What you are asked to do
Reproduce word for word the lines running from the line containing "Which series has" through the end of the items, both ends included.
------ Dataset
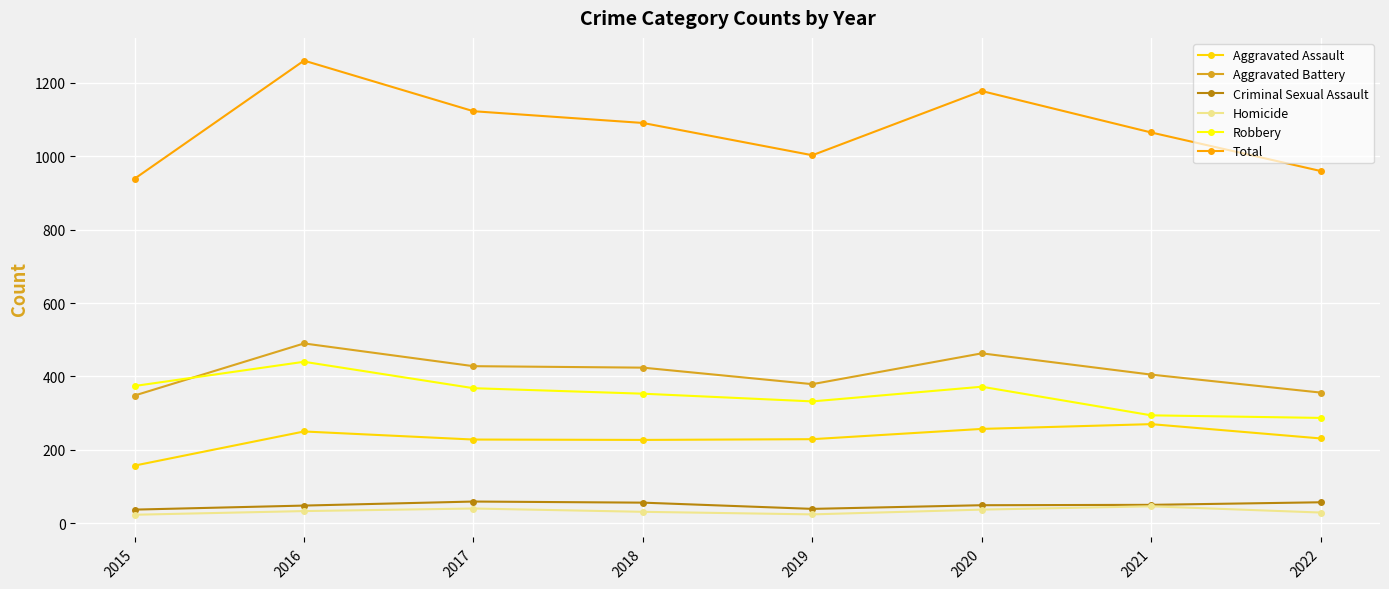

Which label corresponds to the largest value in the chart?

2016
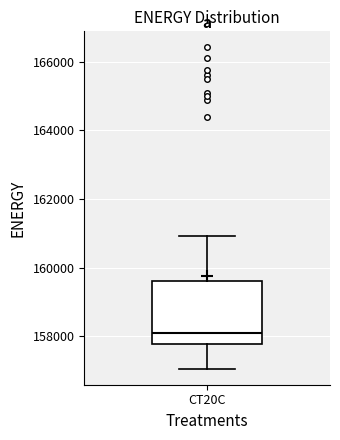

Transcribe this box plot: give where the median line is, the range the box spans, and where the two whiskers end, as read against the y-axis. The values are not printed on the chart, so give them approximately, as read against the axis.

median 158000, box 157800 to 159600, whiskers 157000 to 161000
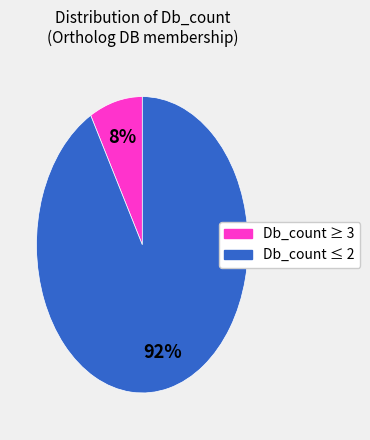

To the nearest percent, what is the average slice percentage?

50%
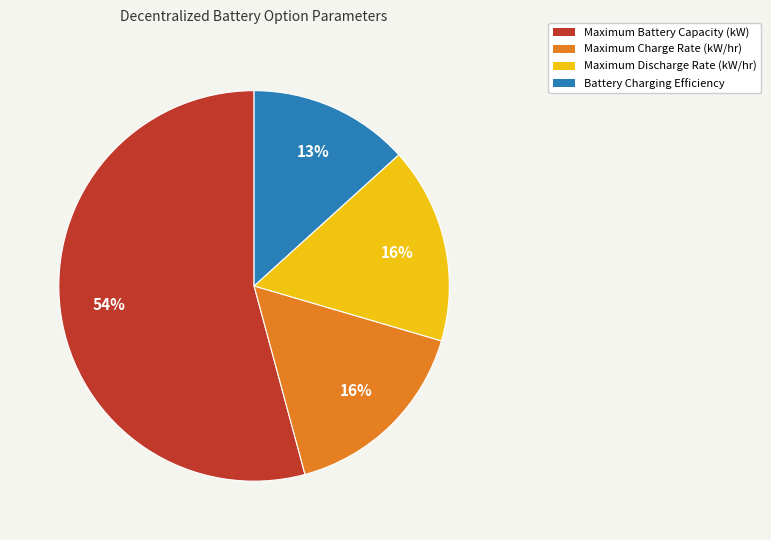

What is the majority slice?

Maximum Battery Capacity (kW)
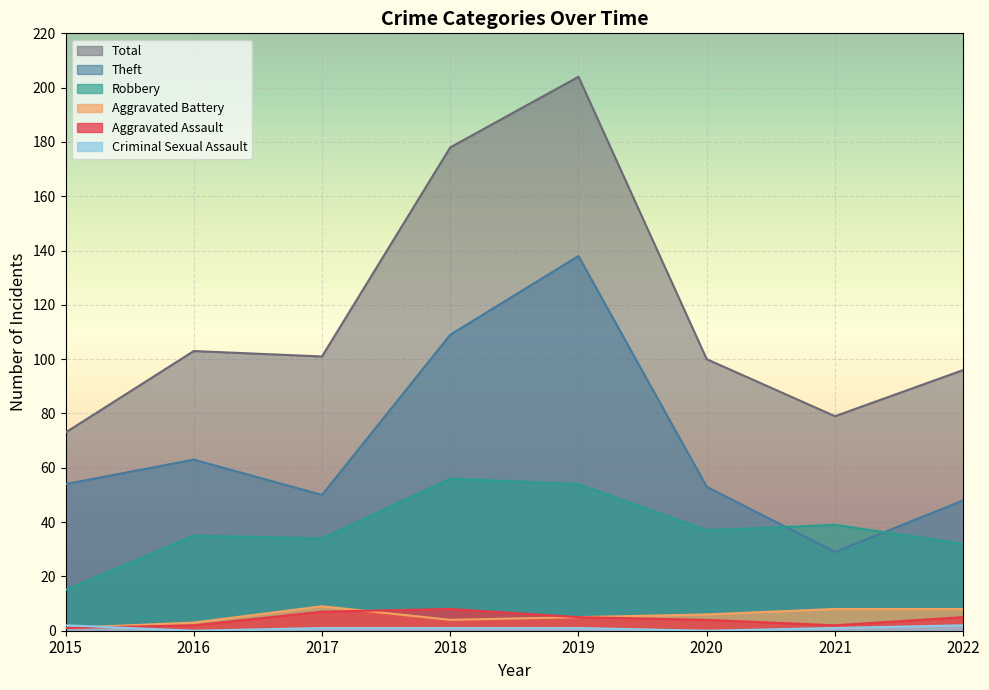

Which series changed the most between 2016 and 2019?

Total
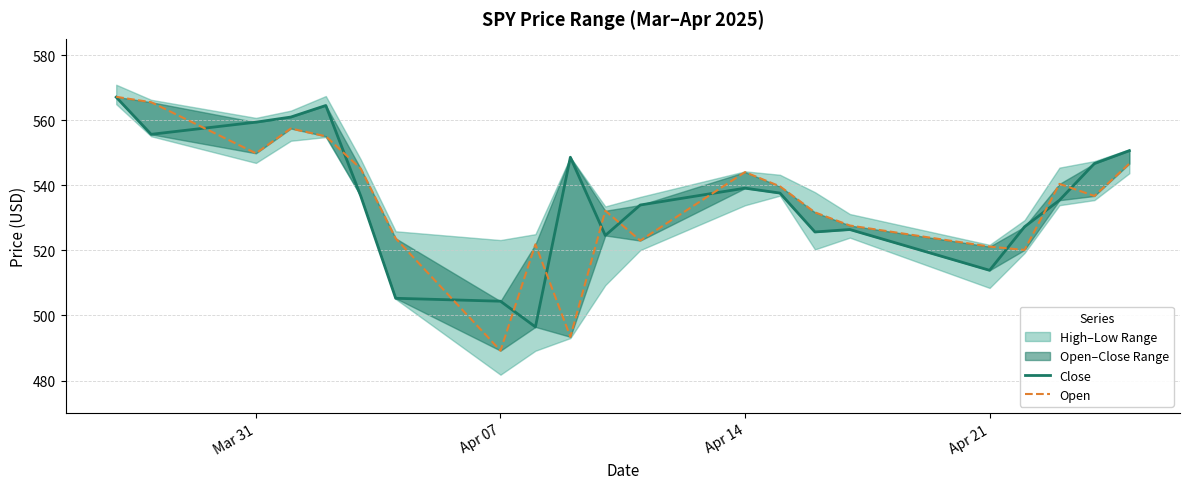

What is the minimum value shown in the chart?

489.2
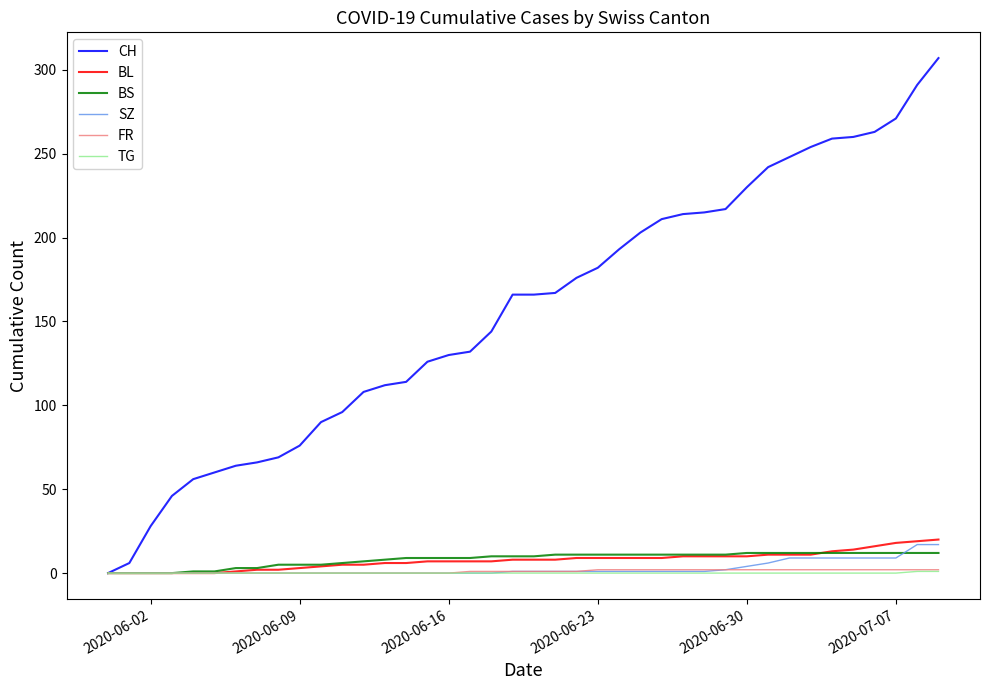

Which series has the largest total across all categories?

CH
------------
Answer below
Which series has the largest total across all categories?

CH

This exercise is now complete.